Exceção: A proibição não se aplica a debêntures emitidas por sociedades de arrendamento mercantil.

📊 Limites de Risco: A norma trata de enquadramento nos limites de diversificação da Resolução 1.559/88, estabelecendo que títulos públicos federais não entram nesse cálculo.

⚠️ Atenção: O descumprimento das regras é considerado falta grave, sujeitando a instituição e seus administradores a penalidades.

Esta resolução estabelece critérios complementares à Resolução nº 1.559/88 sobre os limites de diversificação de risco, além de instituir uma importante vedação: a aquisição de valores mobiliários emitidos por empresas ligadas.

Regras de Enquadramento nos Limites de Risco

A norma tratou da adequação das instituições financeiras, especialmente as públicas, aos limites de exposição ao setor público e a títulos estaduais. Foi determinado que novas operações que aumentassem o excesso de exposição eram vedadas e que renovações de contratos existentes dependeriam de autorização prévia do Banco Central. Além disso, o limite de risco por emissor, definido na Resolução nº 1.559/88, não se aplica a títulos públicos federais.

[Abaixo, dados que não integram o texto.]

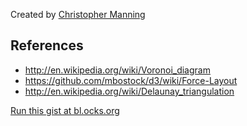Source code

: Created by [Christopher Manning](http://www.christophermanning.org/)

References
----------
 * http://en.wikipedia.org/wiki/Voronoi_diagram
 * https://github.com/mbostock/d3/wiki/Force-Layout
 * http://en.wikipedia.org/wiki/Delaunay_triangulation

[Run this gist at bl.ocks.org](http://bl.ocks.org/1734663)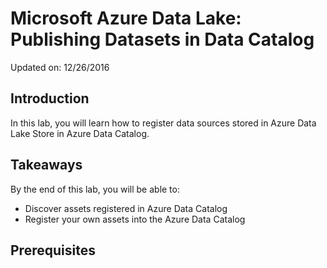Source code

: # Microsoft Azure Data Lake: Publishing Datasets in Data Catalog
Updated on: 12/26/2016
## Introduction
In this lab, you will learn how to register data sources stored in Azure Data Lake Store in Azure Data Catalog.
## Takeaways
By the end of this lab, you will be able to:
* Discover assets registered in Azure Data Catalog
* Register your own assets into the Azure Data Catalog 
## Prerequisites
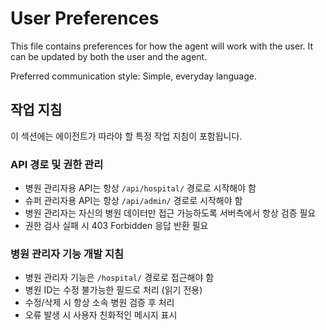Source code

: # User Preferences
This file contains preferences for how the agent will work with the user. It can be updated by both the user and the agent.

Preferred communication style: Simple, everyday language.

## 작업 지침
이 섹션에는 에이전트가 따라야 할 특정 작업 지침이 포함됩니다.

### API 경로 및 권한 관리
- 병원 관리자용 API는 항상 `/api/hospital/` 경로로 시작해야 함
- 슈퍼 관리자용 API는 항상 `/api/admin/` 경로로 시작해야 함
- 병원 관리자는 자신의 병원 데이터만 접근 가능하도록 서버측에서 항상 검증 필요
- 권한 검사 실패 시 403 Forbidden 응답 반환 필요

### 병원 관리자 기능 개발 지침
- 병원 관리자 기능은 `/hospital/` 경로로 접근해야 함
- 병원 ID는 수정 불가능한 필드로 처리 (읽기 전용)
- 수정/삭제 시 항상 소속 병원 검증 후 처리
- 오류 발생 시 사용자 친화적인 메시지 표시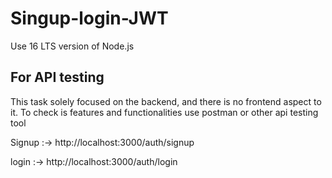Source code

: # Singup-login-JWT

Use 16 LTS version of Node.js

## For API testing 
This task solely focused on the backend, and there is no frontend aspect to it.
To check is features and functionalities use postman or other api testing tool



Signup :-> http://localhost:3000/auth/signup 

login :-> http://localhost:3000/auth/login
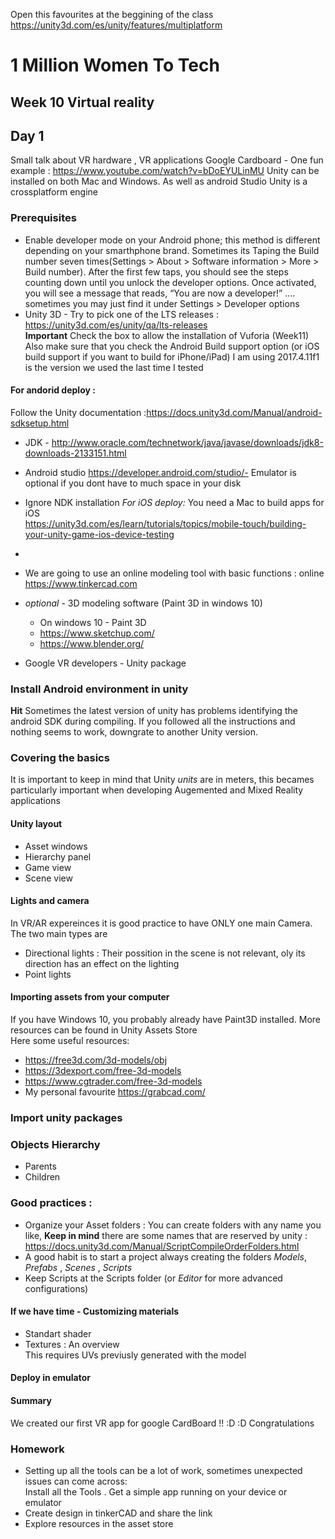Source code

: Open this favourites at the beggining of the class
https://unity3d.com/es/unity/features/multiplatform

# 1 Million Women To Tech 

## Week 10 Virtual reality

## Day 1

Small talk about VR hardware , VR applications
Google Cardboard - One fun example : https://www.youtube.com/watch?v=bDoEYULinMU
Unity can be installed on both Mac and Windows. As well as android Studio 
Unity is a crossplatform engine 

### Prerequisites 
* Enable developer mode on your Android phone; this method is different depending on your smarthphone brand. Sometimes its Taping the Build number seven times(Settings > About > Software information > More > Build number). After the first few taps, you should see the steps counting down until you unlock the developer options. Once activated, you will see a message that reads, “You are now a developer!” .... sometimes you may just find it under Settings > Developer options
* Unity 3D - Try to pick one of the LTS releases : https://unity3d.com/es/unity/qa/lts-releases<br /> **Important** Check the box to allow the installation of Vuforia (Week11) <br /> Also make sure that you check the Android Build support option (or iOS build support if you want to build for iPhone/iPad)
I am using 2017.4.11f1 is the version we used the last time I tested 

#### For andorid deploy :
Follow the Unity documentation :https://docs.unity3d.com/Manual/android-sdksetup.html

* JDK - http://www.oracle.com/technetwork/java/javase/downloads/jdk8-downloads-2133151.html
* Android studio https://developer.android.com/studio/- Emulator is optional if you dont have to much space in your disk 
* Ignore NDK installation
*For iOS deploy:*
You need a Mac to build apps for iOS<br />
https://unity3d.com/es/learn/tutorials/topics/mobile-touch/building-your-unity-game-ios-device-testing
*
* We are going to use an online modeling tool with basic functions :  online  https://www.tinkercad.com

* *optional* - 3D modeling software (Paint 3D in windows 10)  <br />
	* On windows 10 - Paint 3D
	* https://www.sketchup.com/
	* https://www.blender.org/

* Google VR developers - Unity package


### Install Android environment in unity

**Hit** Sometimes the latest version of unity has problems identifying the android SDK during compiling. If you followed all the instructions and nothing seems to work, downgrate to another Unity version.

### Covering the basics
It is important to keep in mind that Unity *units* are in meters, this becames particularly important when developing Augemented and Mixed Reality applications
#### Unity layout
* Asset windows
* Hierarchy panel
* Game view
* Scene view

#### Lights and camera
In VR/AR expereinces it is good practice to have ONLY one main Camera.<br />
The two main types are
* Directional lights : Their possition in the scene is not relevant, oly its direction has an effect on the lighting
* Point lights

#### Importing assets from your computer

If you have Windows 10, you probably already have Paint3D installed. 
More resources can be found in Unity Assets Store <br />
Here some useful resources:
* https://free3d.com/3d-models/obj
* https://3dexport.com/free-3d-models
* https://www.cgtrader.com/free-3d-models
* My personal favourite https://grabcad.com/

### Import unity packages

### Objects Hierarchy
* Parents
* Children

### Good practices :
 * Organize your Asset folders : You can create folders with any name you like, **Keep in mind** there are some names that are reserved by unity : https://docs.unity3d.com/Manual/ScriptCompileOrderFolders.html
 * A good habit is to start a project always creating the folders *Models*, *Prefabs* , *Scenes* , *Scripts*
 * Keep Scripts at the Scripts folder (or *Editor* for more advanced configurations)

#### If we have time - Customizing materials 
* Standart shader
* Textures : An overview 
 <br /> This requires UVs previusly generated with the model

#### Deploy in emulator 


#### Summary
We created our first VR app for google CardBoard !! :D :D Congratulations
### Homework
* Setting up all the tools can be a lot of work, sometimes unexpected issues can come across: <br />
 Install all the Tools . Get a simple app running on your device or emulator
* Create design in tinkerCAD and share the link
* Explore resources in the asset store

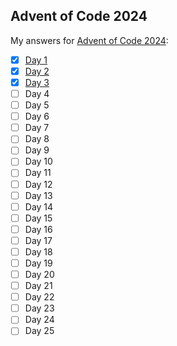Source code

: ## Advent of Code 2024

My answers for [Advent of Code 2024](https://adventofcode.com/2024):

- [x] [Day 1](src/day1.cpp)
- [x] [Day 2](src/day2.cpp)
- [x] [Day 3](src/day3.cpp)
- [ ] Day 4
- [ ] Day 5
- [ ] Day 6
- [ ] Day 7
- [ ] Day 8
- [ ] Day 9
- [ ] Day 10
- [ ] Day 11
- [ ] Day 12
- [ ] Day 13
- [ ] Day 14
- [ ] Day 15
- [ ] Day 16
- [ ] Day 17
- [ ] Day 18
- [ ] Day 19
- [ ] Day 20
- [ ] Day 21
- [ ] Day 22
- [ ] Day 23
- [ ] Day 24
- [ ] Day 25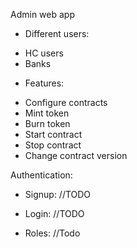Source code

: Admin web app
- Different users:
* HC users
* Banks
- Features: 		
* Configure contracts 			
* Mint token 			
* Burn token 			
* Start contract 			
* Stop contract
* Change contract version 	 

Authentication: 
- Signup:
//TODO

- Login:
//TODO

-	Roles:
//Todo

O Banco Central pode exigir o cumprimento imediato dos limites em situações específicas, como transferência de controle acionário, alteração do objeto social da instituição ou suspensão de liquidação extrajudicial.

Proibição de Aquisição de Títulos de Empresas Ligadas

O ponto central da norma é a vedação, para as instituições financeiras, de adquirir debêntures e outros valores mobiliários (com exceção de ações) que sejam de emissão de uma empresa ligada. A única exceção a esta regra são as debêntures emitidas por sociedades de arrendamento mercantil.

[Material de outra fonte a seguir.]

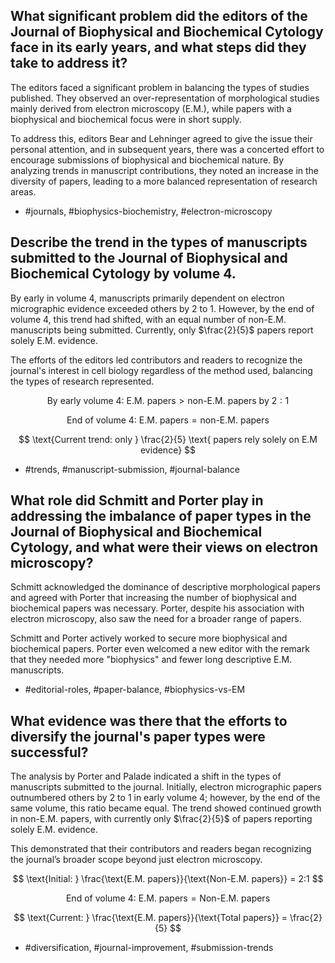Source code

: ## What significant problem did the editors of the Journal of Biophysical and Biochemical Cytology face in its early years, and what steps did they take to address it?

The editors faced a significant problem in balancing the types of studies published. They observed an over-representation of morphological studies mainly derived from electron microscopy (E.M.), while papers with a biophysical and biochemical focus were in short supply. 

To address this, editors Bear and Lehninger agreed to give the issue their personal attention, and in subsequent years, there was a concerted effort to encourage submissions of biophysical and biochemical nature. By analyzing trends in manuscript contributions, they noted an increase in the diversity of papers, leading to a more balanced representation of research areas.

- #journals, #biophysics-biochemistry, #electron-microscopy

## Describe the trend in the types of manuscripts submitted to the Journal of Biophysical and Biochemical Cytology by volume 4.

By early in volume 4, manuscripts primarily dependent on electron micrographic evidence exceeded others by 2 to 1. However, by the end of volume 4, this trend had shifted, with an equal number of non-E.M. manuscripts being submitted. Currently, only $\frac{2}{5}$ papers report solely E.M. evidence.

The efforts of the editors led contributors and readers to recognize the journal's interest in cell biology regardless of the method used, balancing the types of research represented.

$$
\text{By early volume 4: E.M. papers} > \text{non-E.M. papers by } 2:1
$$

$$
\text{End of volume 4: E.M. papers} = \text{non-E.M. papers}
$$

$$
\text{Current trend: only } \frac{2}{5} \text{ papers rely solely on E.M evidence}
$$

- #trends, #manuscript-submission, #journal-balance

## What role did Schmitt and Porter play in addressing the imbalance of paper types in the Journal of Biophysical and Biochemical Cytology, and what were their views on electron microscopy?

Schmitt acknowledged the dominance of descriptive morphological papers and agreed with Porter that increasing the number of biophysical and biochemical papers was necessary. Porter, despite his association with electron microscopy, also saw the need for a broader range of papers.

Schmitt and Porter actively worked to secure more biophysical and biochemical papers. Porter even welcomed a new editor with the remark that they needed more "biophysics" and fewer long descriptive E.M. manuscripts.

- #editorial-roles, #paper-balance, #biophysics-vs-EM

## What evidence was there that the efforts to diversify the journal's paper types were successful?

The analysis by Porter and Palade indicated a shift in the types of manuscripts submitted to the journal. Initially, electron micrographic papers outnumbered others by 2 to 1 in early volume 4; however, by the end of the same volume, this ratio became equal. The trend showed continued growth in non-E.M. papers, with currently only $\frac{2}{5}$ of papers reporting solely E.M. evidence.

This demonstrated that their contributors and readers began recognizing the journal’s broader scope beyond just electron microscopy.

$$
\text{Initial: } \frac{\text{E.M. papers}}{\text{Non-E.M. papers}} = 2:1
$$

$$
\text{End of volume 4: E.M. papers} = \text{Non-E.M. papers}
$$

$$
\text{Current: } \frac{\text{E.M. papers}}{\text{Total papers}} = \frac{2}{5}
$$

- #diversification, #journal-improvement, #submission-trends
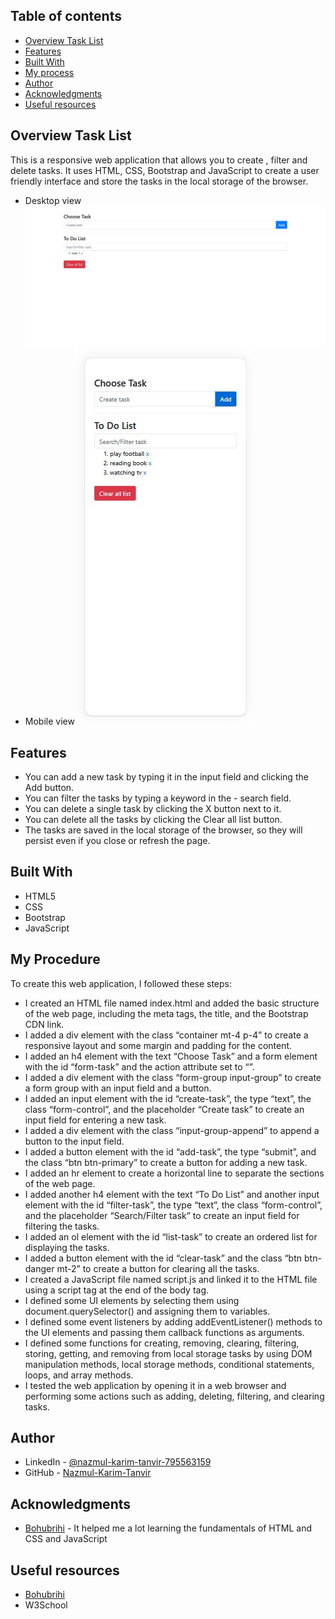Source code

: ## Table of contents

- [Overview Task List](#overview-task-list)
- [Features](#features)
- [Built With](#built-with)
- [My process](#my-process)
- [Author](#author)
- [Acknowledgments](#acknowledgments)
- [Useful resources](#useful-resources)

## Overview Task List
This is a responsive web application that allows you to create , filter and delete tasks. It uses HTML, CSS, Bootstrap and JavaScript to create a user friendly interface and store the tasks in the local storage of the browser.

- Desktop view![](images/desktop-view.JPG) 
- Mobile view![](images/mobile-view.JPG)

## Features
- You can add a new task by typing it in the input field and clicking the Add button.
- You can filter the tasks by typing a keyword in the - search field.
- You can delete a single task by clicking the X button next to it.
- You can delete all the tasks by clicking the Clear all list button.
- The tasks are saved in the local storage of the browser, so they will persist even if you close or refresh the page.

## Built With

- HTML5 
- CSS
- Bootstrap
- JavaScript

## My Procedure
To create this web application, I followed these steps:

- I created an HTML file named index.html and added the basic structure of the web page, including the meta tags, the title, and the Bootstrap CDN link.
- I added a div element with the class “container mt-4 p-4” to create a responsive layout and some margin and padding for the content.
- I added an h4 element with the text “Choose Task” and a form element with the id “form-task” and the action attribute set to “”.
- I added a div element with the class “form-group input-group” to create a form group with an input field and a button.
- I added an input element with the id “create-task”, the type “text”, the class “form-control”, and the placeholder “Create task” to create an input field for entering a new task.
- I added a div element with the class “input-group-append” to append a button to the input field.
- I added a button element with the id “add-task”, the type “submit”, and the class “btn btn-primary” to create a button for adding a new task.
- I added an hr element to create a horizontal line to separate the sections of the web page.
- I added another h4 element with the text “To Do List” and another input element with the id “filter-task”, the type “text”, the class “form-control”, and the placeholder “Search/Filter task” to create an input field for filtering the tasks.
- I added an ol element with the id “list-task” to create an ordered list for displaying the tasks.
- I added a button element with the id “clear-task” and the class “btn btn-danger mt-2” to create a button for clearing all the tasks.
- I created a JavaScript file named script.js and linked it to the HTML file using a script tag at the end of the body tag.
- I defined some UI elements by selecting them using document.querySelector() and assigning them to variables.
- I defined some event listeners by adding addEventListener() methods to the UI elements and passing them callback functions as arguments.
- I defined some functions for creating, removing, clearing, filtering, storing, getting, and removing from local storage tasks by using DOM manipulation methods, local storage methods, conditional statements, loops, and array methods.
- I tested the web application by opening it in a web browser and performing some actions such as adding, deleting, filtering, and clearing tasks.

## Author

- LinkedIn - [@nazmul-karim-tanvir-795563159](https://www.linkedin.com/feed/)
- GitHub - [Nazmul-Karim-Tanvir ](https://github.com/Nazmul-Karim-Tanvir)

## Acknowledgments

- [Bohubrihi](https://bohubrihi.com/) - It helped me a lot learning the fundamentals of HTML and CSS and JavaScript

## Useful resources
- [Bohubrihi](https://bohubrihi.com/) 
- W3School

Uma empresa é considerada "ligada" quando existe um vínculo relevante, como a participação de 10% ou mais no capital de uma pela outra (direta ou indiretamente) ou a existência de um administrador em comum. O critério de 10% de participação se estende a vínculos através de administradores (e seus parentes até 2º grau) e acionistas relevantes de ambas as partes. Em resumo, qualquer uma das seguintes condições caracteriza a empresa como ligada: participação cruzada de capital, participação de administradores ou acionistas no capital da outra parte, ou administradores em comum.

Consequências

O descumprimento de qualquer dispositivo desta resolução é classificado como falta grave, sujeitando a instituição e seus administradores às penalidades previstas na legislação, principalmente as dispostas no artigo 44 da Lei nº 4.595/64.